*** Dataset entries ***

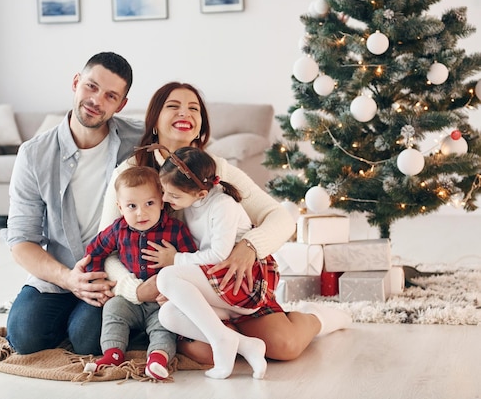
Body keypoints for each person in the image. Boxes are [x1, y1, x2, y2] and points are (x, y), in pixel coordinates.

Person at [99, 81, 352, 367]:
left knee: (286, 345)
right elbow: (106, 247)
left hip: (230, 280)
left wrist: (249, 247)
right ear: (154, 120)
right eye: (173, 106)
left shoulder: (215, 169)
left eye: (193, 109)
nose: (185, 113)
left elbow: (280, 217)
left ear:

*** End of Dataset entries ***
*** Dataset entries ***

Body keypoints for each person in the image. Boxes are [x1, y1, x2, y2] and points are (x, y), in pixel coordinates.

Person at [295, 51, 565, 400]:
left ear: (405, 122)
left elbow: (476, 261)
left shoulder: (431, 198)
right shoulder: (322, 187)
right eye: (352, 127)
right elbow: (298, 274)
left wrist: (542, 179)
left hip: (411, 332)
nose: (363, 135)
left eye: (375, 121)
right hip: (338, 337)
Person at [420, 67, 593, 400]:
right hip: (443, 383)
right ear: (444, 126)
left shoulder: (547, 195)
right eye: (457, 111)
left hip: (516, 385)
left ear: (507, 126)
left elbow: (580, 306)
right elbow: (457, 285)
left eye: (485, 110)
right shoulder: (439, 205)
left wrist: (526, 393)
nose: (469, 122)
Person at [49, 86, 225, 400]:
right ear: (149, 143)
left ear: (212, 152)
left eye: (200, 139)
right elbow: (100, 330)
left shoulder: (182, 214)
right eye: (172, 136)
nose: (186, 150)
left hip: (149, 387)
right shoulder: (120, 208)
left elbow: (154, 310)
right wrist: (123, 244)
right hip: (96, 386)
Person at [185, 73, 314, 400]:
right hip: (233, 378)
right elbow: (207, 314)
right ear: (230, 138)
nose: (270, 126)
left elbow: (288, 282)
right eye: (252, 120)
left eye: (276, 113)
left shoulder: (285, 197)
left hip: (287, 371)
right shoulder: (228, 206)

*** End of Dataset entries ***

What you need to do = Your answer should be one number: how many lines of the material include the word "elbow".

Your solution = 10